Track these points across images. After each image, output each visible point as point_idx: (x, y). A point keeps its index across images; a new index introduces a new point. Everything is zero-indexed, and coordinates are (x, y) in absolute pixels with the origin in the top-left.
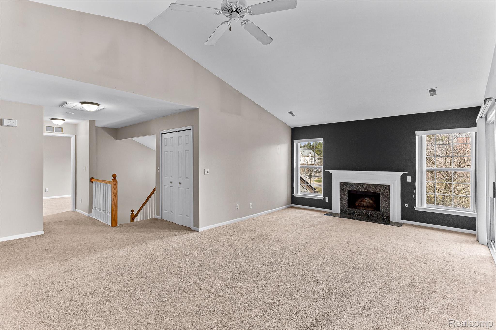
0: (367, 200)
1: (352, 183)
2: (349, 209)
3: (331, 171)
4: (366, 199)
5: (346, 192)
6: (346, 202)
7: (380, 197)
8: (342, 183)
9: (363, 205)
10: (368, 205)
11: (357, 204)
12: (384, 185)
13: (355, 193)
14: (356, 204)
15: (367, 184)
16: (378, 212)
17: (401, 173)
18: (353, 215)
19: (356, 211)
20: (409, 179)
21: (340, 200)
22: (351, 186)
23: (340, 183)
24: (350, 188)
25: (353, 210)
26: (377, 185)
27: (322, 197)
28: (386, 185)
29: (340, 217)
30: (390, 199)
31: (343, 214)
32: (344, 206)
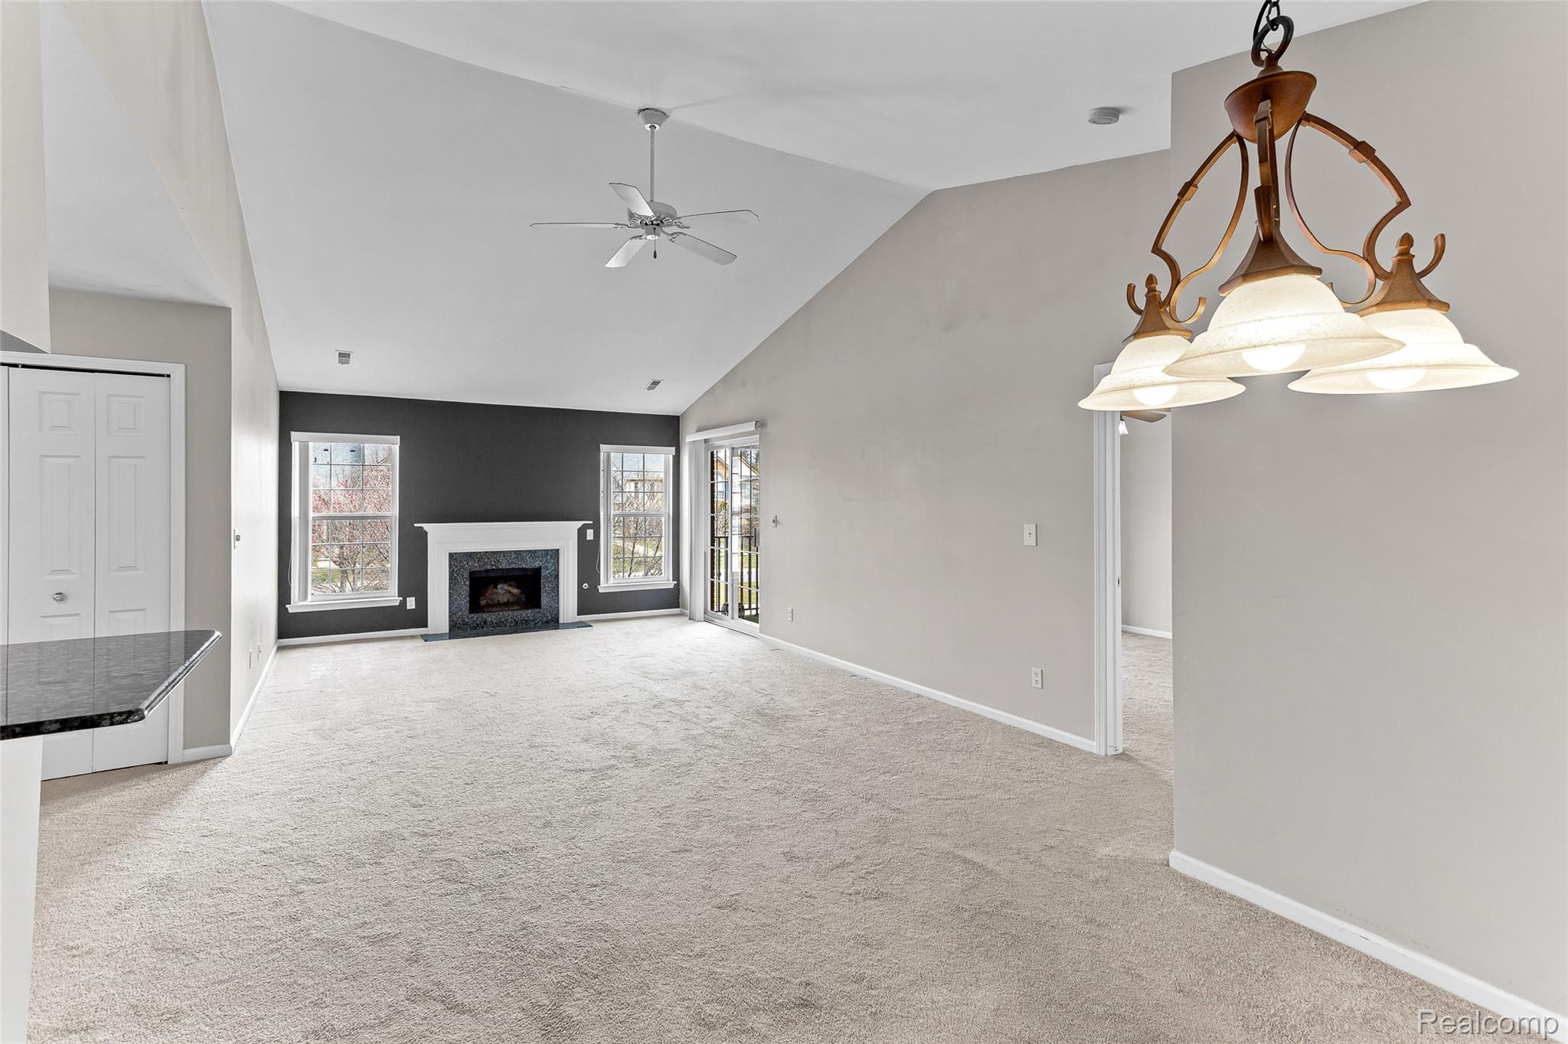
0: (500, 591)
1: (480, 553)
2: (473, 615)
3: (426, 527)
4: (499, 586)
5: (466, 575)
6: (464, 602)
7: (540, 576)
8: (456, 554)
9: (498, 601)
10: (508, 600)
11: (485, 601)
12: (548, 550)
13: (484, 575)
14: (481, 602)
15: (515, 552)
16: (536, 610)
17: (580, 524)
18: (483, 627)
19: (490, 617)
20: (590, 535)
21: (450, 597)
22: (479, 561)
23: (451, 555)
24: (476, 566)
25: (482, 617)
26: (535, 551)
27: (397, 598)
28: (552, 550)
29: (450, 638)
30: (558, 578)
31: (458, 629)
32: (461, 609)
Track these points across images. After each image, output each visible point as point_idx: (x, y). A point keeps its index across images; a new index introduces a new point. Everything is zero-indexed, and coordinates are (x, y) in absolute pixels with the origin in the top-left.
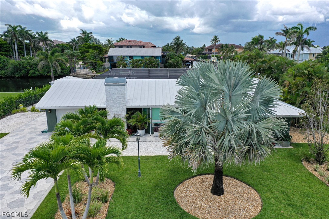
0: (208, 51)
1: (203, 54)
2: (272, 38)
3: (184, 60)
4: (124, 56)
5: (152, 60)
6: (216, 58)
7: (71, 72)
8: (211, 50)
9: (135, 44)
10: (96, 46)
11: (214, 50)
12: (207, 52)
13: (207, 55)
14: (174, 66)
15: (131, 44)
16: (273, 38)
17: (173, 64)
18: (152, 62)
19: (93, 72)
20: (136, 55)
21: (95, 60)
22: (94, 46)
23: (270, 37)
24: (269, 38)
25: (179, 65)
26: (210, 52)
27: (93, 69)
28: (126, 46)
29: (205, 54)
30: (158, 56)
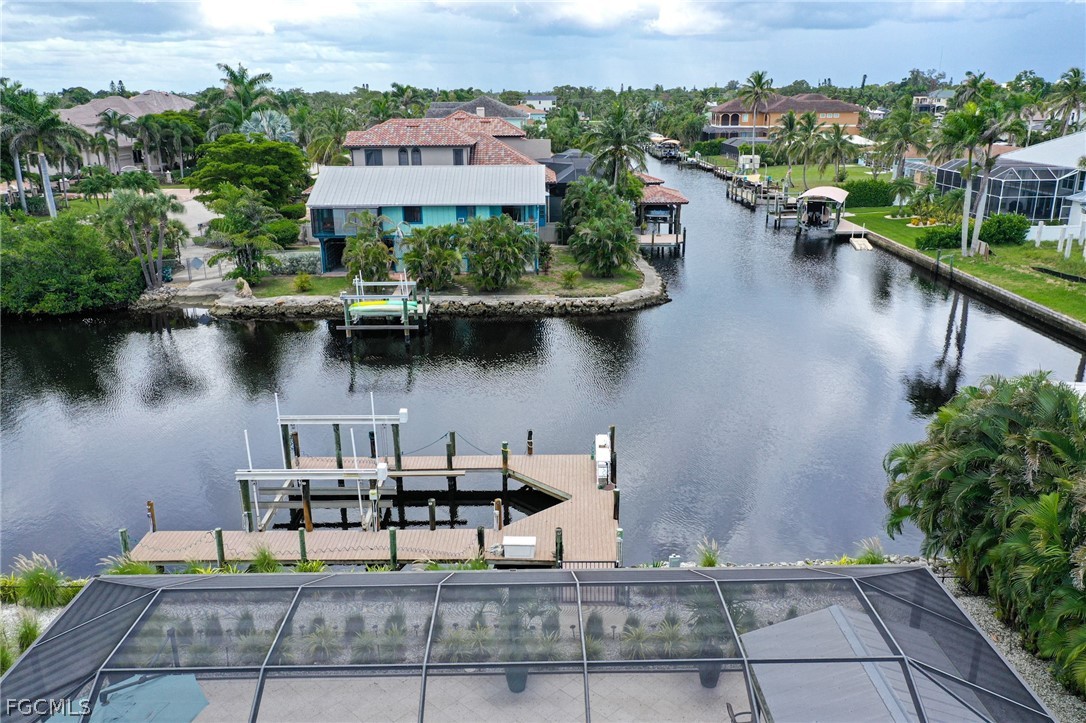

________________________________________

Brief:
Lay out all of the material above as a Markdown table with a Row column holding a running number and a Line column holding each line, and skip any blank lines. Leave the pictures out of the table.

Answer to this task:
| Row | Line |
|---|---|
| 1 | Track these points across images. After each image, output each visible point as point_idx: (x, y). A point keeps its index across images; a new index introduces a new point. Everything is zero-indexed, and coordinates are (x, y) in absolute pixels with the origin in the top-left. |
| 2 | 0: (367, 200) |
| 3 | 1: (352, 183) |
| 4 | 2: (349, 209) |
| 5 | 3: (331, 171) |
| 6 | 4: (366, 199) |
| 7 | 5: (346, 192) |
| 8 | 6: (346, 202) |
| 9 | 7: (380, 197) |
| 10 | 8: (342, 183) |
| 11 | 9: (363, 205) |
| 12 | 10: (368, 205) |
| 13 | 11: (357, 204) |
| 14 | 12: (384, 185) |
| 15 | 13: (355, 193) |
| 16 | 14: (356, 204) |
| 17 | 15: (367, 184) |
| 18 | 16: (378, 212) |
| 19 | 17: (401, 173) |
| 20 | 18: (353, 215) |
| 21 | 19: (356, 211) |
| 22 | 20: (409, 179) |
| 23 | 21: (340, 200) |
| 24 | 22: (351, 186) |
| 25 | 23: (340, 183) |
| 26 | 24: (350, 188) |
| 27 | 25: (353, 210) |
| 28 | 26: (377, 185) |
| 29 | 27: (322, 197) |
| 30 | 28: (386, 185) |
| 31 | 29: (340, 217) |
| 32 | 30: (390, 199) |
| 33 | 31: (343, 214) |
| 34 | 32: (344, 206) |
| 35 | 0: (500, 591) |
| 36 | 1: (480, 553) |
| 37 | 2: (473, 615) |
| 38 | 3: (426, 527) |
| 39 | 4: (499, 586) |
| 40 | 5: (466, 575) |
| 41 | 6: (464, 602) |
| 42 | 7: (540, 576) |
| 43 | 8: (456, 554) |
| 44 | 9: (498, 601) |
| 45 | 10: (508, 600) |
| 46 | 11: (485, 601) |
| 47 | 12: (548, 550) |
| 48 | 13: (484, 575) |
| 49 | 14: (481, 602) |
| 50 | 15: (515, 552) |
| 51 | 16: (536, 610) |
| 52 | 17: (580, 524) |
| 53 | 18: (483, 627) |
| 54 | 19: (490, 617) |
| 55 | 20: (590, 535) |
| 56 | 21: (450, 597) |
| 57 | 22: (479, 561) |
| 58 | 23: (451, 555) |
| 59 | 24: (476, 566) |
| 60 | 25: (482, 617) |
| 61 | 26: (535, 551) |
| 62 | 27: (397, 598) |
| 63 | 28: (552, 550) |
| 64 | 29: (450, 638) |
| 65 | 30: (558, 578) |
| 66 | 31: (458, 629) |
| 67 | 32: (461, 609) |
| 68 | Track these points across images. After each image, output each visible point as point_idx: (x, y). A point keeps its index across images; a new index introduces a new point. Everything is zero-indexed, and coordinates are (x, y) in absolute pixels with the origin in the top-left. |
| 69 | 0: (208, 51) |
| 70 | 1: (203, 54) |
| 71 | 2: (272, 38) |
| 72 | 3: (184, 60) |
| 73 | 4: (124, 56) |
| 74 | 5: (152, 60) |
| 75 | 6: (216, 58) |
| 76 | 7: (71, 72) |
| 77 | 8: (211, 50) |
| 78 | 9: (135, 44) |
| 79 | 10: (96, 46) |
| 80 | 11: (214, 50) |
| 81 | 12: (207, 52) |
| 82 | 13: (207, 55) |
| 83 | 14: (174, 66) |
| 84 | 15: (131, 44) |
| 85 | 16: (273, 38) |
| 86 | 17: (173, 64) |
| 87 | 18: (152, 62) |
| 88 | 19: (93, 72) |
| 89 | 20: (136, 55) |
| 90 | 21: (95, 60) |
| 91 | 22: (94, 46) |
| 92 | 23: (270, 37) |
| 93 | 24: (269, 38) |
| 94 | 25: (179, 65) |
| 95 | 26: (210, 52) |
| 96 | 27: (93, 69) |
| 97 | 28: (126, 46) |
| 98 | 29: (205, 54) |
| 99 | 30: (158, 56) |